First Night of the Proms – Sakari Oramo conducts the BBCSO in Beethoven’s Eroica Symphony

Hannah Kendall

Tuxedo: Vasco ‘de’ Gama

(World première BBC commission)

Eric Whitacre


Aaron Copland

Quiet City


Symphony No. 3 in E-flat major, Op. 55 ‘Eroica’

Philip Cobb (trumpet)
Alison Teale (cor anglais)

BBC Singers (Chorus Master Nicholas Chalmers)

BBC Symphony Orchestra
Sakari Oramo

Reviewed by: Alexander Hall

Reviewed: 29 August, 2020
Venue: Royal Albert Hall, London

Is there a collective noun for sighs, I wonder? Even if such exhalations of breath are not always audible, there must have been more than just a few around Kensington Gore last night. Relief at the BBC that after months of planning and underlying trepidation that good intentions might be thwarted at the last minute, this short season of concerts in the traditional Proms venue could finally be launched. Relief too amongst BBC musicians that after a long hiatus in live performances they were finally together again on a familiar platform with their Chief Conductor in charge. And almost certainly relief also up and down the country at the prospect of a slow, albeit less than all-encompassing, return to normality.

Before Beethoven’s ‘Eroica’ came a series of short pieces based on varying kinds of artistic inspiration, thus forming an excellent bridge to the main work which, when it was first published, included the reference “composed to celebrate the memory of a great man”. 

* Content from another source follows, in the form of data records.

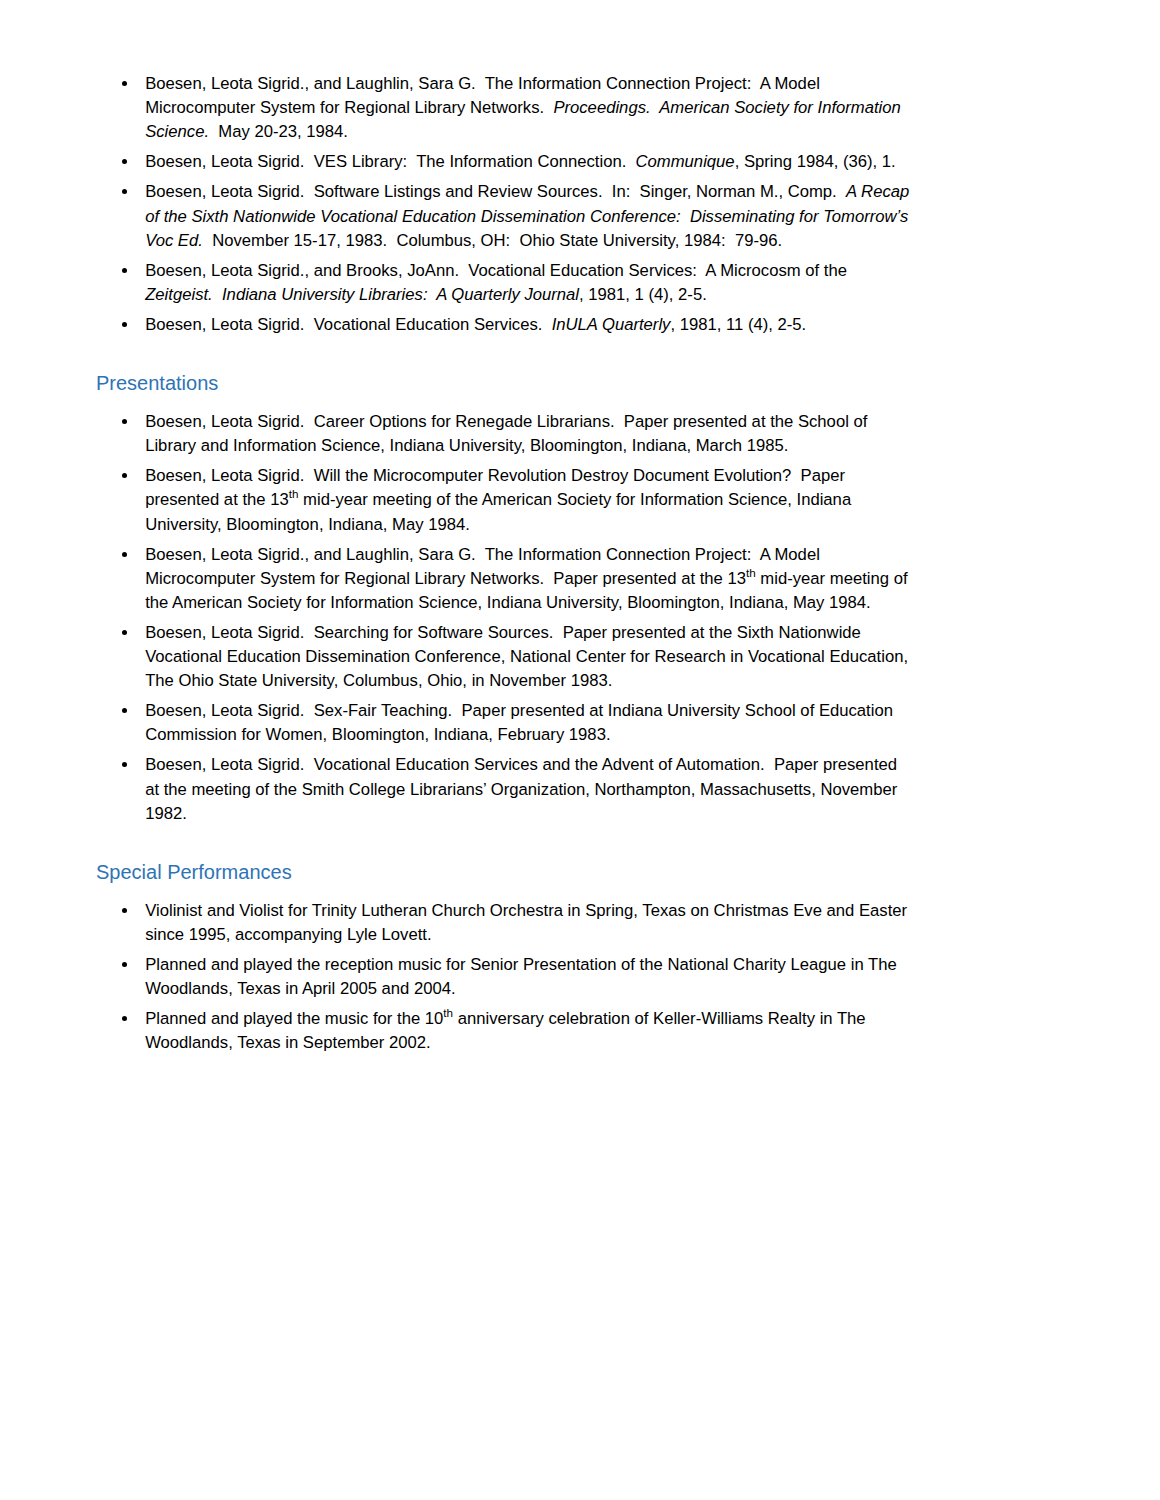Boesen, Leota Sigrid., and Laughlin, Sara G. The Information Connection Project: A Model Microcomputer System for Regional Library Networks. Proceedings. American Society for Information Science. May 20-23, 1984.
Boesen, Leota Sigrid. VES Library: The Information Connection. Communique, Spring 1984, (36), 1.
Boesen, Leota Sigrid. Software Listings and Review Sources. In: Singer, Norman M., Comp. A Recap of the Sixth Nationwide Vocational Education Dissemination Conference: Disseminating for Tomorrow’s Voc Ed. November 15-17, 1983. Columbus, OH: Ohio State University, 1984: 79-96.
Boesen, Leota Sigrid., and Brooks, JoAnn. Vocational Education Services: A Microcosm of the Zeitgeist. Indiana University Libraries: A Quarterly Journal, 1981, 1 (4), 2-5.
Boesen, Leota Sigrid. Vocational Education Services. InULA Quarterly, 1981, 11 (4), 2-5.
Presentations
Boesen, Leota Sigrid. Career Options for Renegade Librarians. Paper presented at the School of Library and Information Science, Indiana University, Bloomington, Indiana, March 1985.
Boesen, Leota Sigrid. Will the Microcomputer Revolution Destroy Document Evolution? Paper presented at the 13th mid-year meeting of the American Society for Information Science, Indiana University, Bloomington, Indiana, May 1984.
Boesen, Leota Sigrid., and Laughlin, Sara G. The Information Connection Project: A Model Microcomputer System for Regional Library Networks. Paper presented at the 13th mid-year meeting of the American Society for Information Science, Indiana University, Bloomington, Indiana, May 1984.
Boesen, Leota Sigrid. Searching for Software Sources. Paper presented at the Sixth Nationwide Vocational Education Dissemination Conference, National Center for Research in Vocational Education, The Ohio State University, Columbus, Ohio, in November 1983.
Boesen, Leota Sigrid. Sex-Fair Teaching. Paper presented at Indiana University School of Education Commission for Women, Bloomington, Indiana, February 1983.
Boesen, Leota Sigrid. Vocational Education Services and the Advent of Automation. Paper presented at the meeting of the Smith College Librarians’ Organization, Northampton, Massachusetts, November 1982.
Special Performances
Violinist and Violist for Trinity Lutheran Church Orchestra in Spring, Texas on Christmas Eve and Easter since 1995, accompanying Lyle Lovett.
Planned and played the reception music for Senior Presentation of the National Charity League in The Woodlands, Texas in April 2005 and 2004.
Planned and played the music for the 10th anniversary celebration of Keller-Williams Realty in The Woodlands, Texas in September 2002.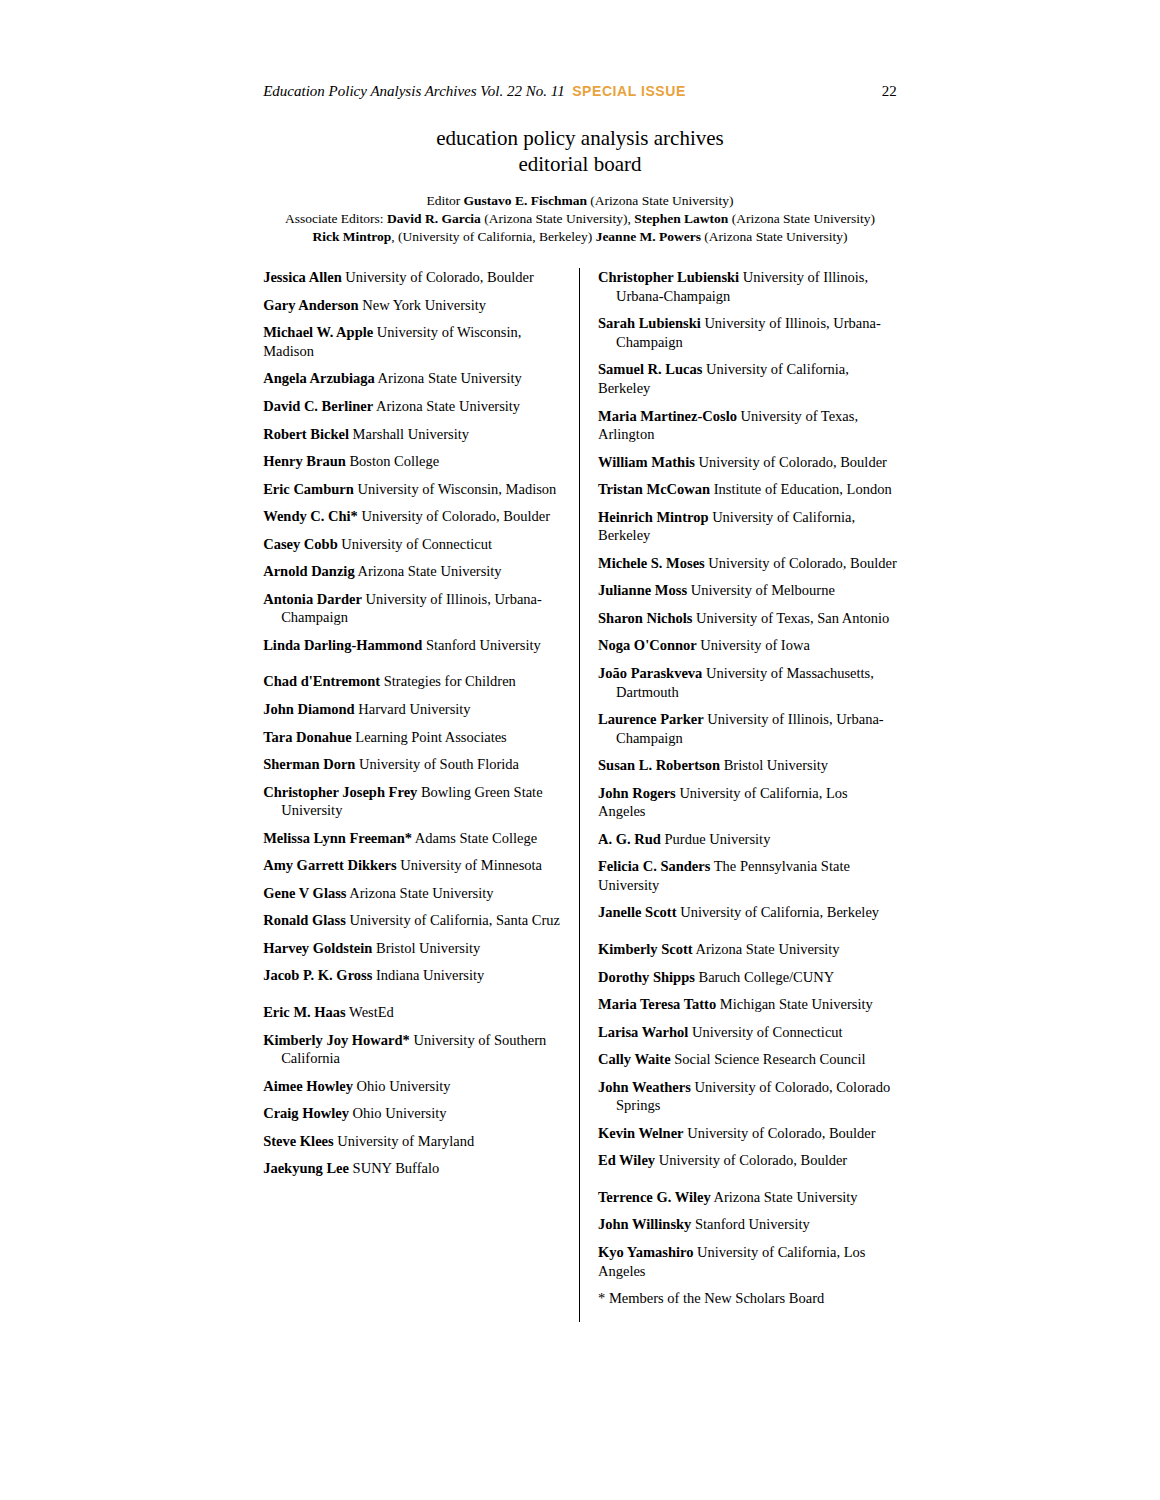Education Policy Analysis Archives Vol. 22 No. 11 SPECIAL ISSUE
22
education policy analysis archives
editorial board
Editor Gustavo E. Fischman (Arizona State University)
Associate Editors: David R. Garcia (Arizona State University), Stephen Lawton (Arizona State University)
Rick Mintrop, (University of California, Berkeley) Jeanne M. Powers (Arizona State University)
Jessica Allen University of Colorado, Boulder
Gary Anderson New York University
Michael W. Apple University of Wisconsin, Madison
Angela Arzubiaga Arizona State University
David C. Berliner Arizona State University
Robert Bickel Marshall University
Henry Braun Boston College
Eric Camburn University of Wisconsin, Madison
Wendy C. Chi* University of Colorado, Boulder
Casey Cobb University of Connecticut
Arnold Danzig Arizona State University
Antonia Darder University of Illinois, Urbana-Champaign
Linda Darling-Hammond Stanford University
Chad d'Entremont Strategies for Children
John Diamond Harvard University
Tara Donahue Learning Point Associates
Sherman Dorn University of South Florida
Christopher Joseph Frey Bowling Green State University
Melissa Lynn Freeman* Adams State College
Amy Garrett Dikkers University of Minnesota
Gene V Glass Arizona State University
Ronald Glass University of California, Santa Cruz
Harvey Goldstein Bristol University
Jacob P. K. Gross Indiana University
Eric M. Haas WestEd
Kimberly Joy Howard* University of Southern California
Aimee Howley Ohio University
Craig Howley Ohio University
Steve Klees University of Maryland
Jaekyung Lee SUNY Buffalo
Christopher Lubienski University of Illinois, Urbana-Champaign
Sarah Lubienski University of Illinois, Urbana-Champaign
Samuel R. Lucas University of California, Berkeley
Maria Martinez-Coslo University of Texas, Arlington
William Mathis University of Colorado, Boulder
Tristan McCowan Institute of Education, London
Heinrich Mintrop University of California, Berkeley
Michele S. Moses University of Colorado, Boulder
Julianne Moss University of Melbourne
Sharon Nichols University of Texas, San Antonio
Noga O'Connor University of Iowa
João Paraskveva University of Massachusetts, Dartmouth
Laurence Parker University of Illinois, Urbana-Champaign
Susan L. Robertson Bristol University
John Rogers University of California, Los Angeles
A. G. Rud Purdue University
Felicia C. Sanders The Pennsylvania State University
Janelle Scott University of California, Berkeley
Kimberly Scott Arizona State University
Dorothy Shipps Baruch College/CUNY
Maria Teresa Tatto Michigan State University
Larisa Warhol University of Connecticut
Cally Waite Social Science Research Council
John Weathers University of Colorado, Colorado Springs
Kevin Welner University of Colorado, Boulder
Ed Wiley University of Colorado, Boulder
Terrence G. Wiley Arizona State University
John Willinsky Stanford University
Kyo Yamashiro University of California, Los Angeles
* Members of the New Scholars Board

Hannah Kendall’s latest piece, given its world première by the BBC Symphony Orchestra under Sakari Oramo, takes as its starting-point the idea of early globalisation and multiculturalism, first through the memory of Vasco da Gama and then the American artist of Haitian and Puerto Rican descent, Jean-Michel Basquiat, who influenced popular urban culture in the 1980s. Richly textured and with scintillating orchestral effects that include the use of harmonicas, the piece suggests endless transitions, the musical strands coalescing and receding before moving off into unknown regions at the close. At one stage Stephen Bryant’s solo violin rose high above the shimmering harmonies to suggest the flight of a free spirit.

Eric Whitacre’s motet for a cappella chorus derives its inspiration from a Robert Frost poem but uses instead lyrics by Charles Anthony Silvestri, the word “sleep” being repeated to mesmerising effect as the piece steals away. The eighteen members of the BBC Singers were spaced out across the stalls of the Royal Albert Hall and directed from the arena by Nicholas Chalmers. Though modest in terms of numbers, they made a powerful and well-blended sound, the ethereal soprano line freed from all earthly restraint.

According to Aaron Copland, his Quiet City, which originated as incidental music for Irwin Shaw’s play of the same name, was an attempt to mirror the emotions of the troubled main character. The jazz influence is unmistakeable, not only in the harmonies but also the improvisatory quality of the two soloists, distinct yet beautifully matched in the trumpet of Philip Cobb and the cor anglais of Alison Teale. Like the two preceding pieces, the prevailing mood was one of quietude. If New York is indeed the city that never sleeps, this was contrariwise a mood-picture of deserted streets and aching isolation.

Without the usual interval, the two E-flat chords that open Beethoven’s great symphony came as a rude awakening. Upsetting expectations was what this composer was all about. Oramo’s view was very much life-affirming, unburdened by introspection in the Funeral March, the emotions contained rather than worn on the sleeve. The original audience in the Palais Lobkowitz in August 1804 would have had its ears assaulted by the sheer impact of the novel sounds. However, given the modest forces used on this occasion – the strings grounded on four cellos and three double-basses and spread out over the entire platform, the woodwind and brass on risers behind – and the reverberance of an empty hall, there were fewer explosions and dramatic moments, the revolutionary fervour kept largely in check, the lightness of the tread suggesting plimsolls rather than Oxford brogues. One obvious gain was in the airiness of the orchestral textures with the wind given special prominence.

As Stephen Fry commented at the end of the television transmission, it was “like water in the desert”. From the barren terrain of the past few months, new life will surely follow.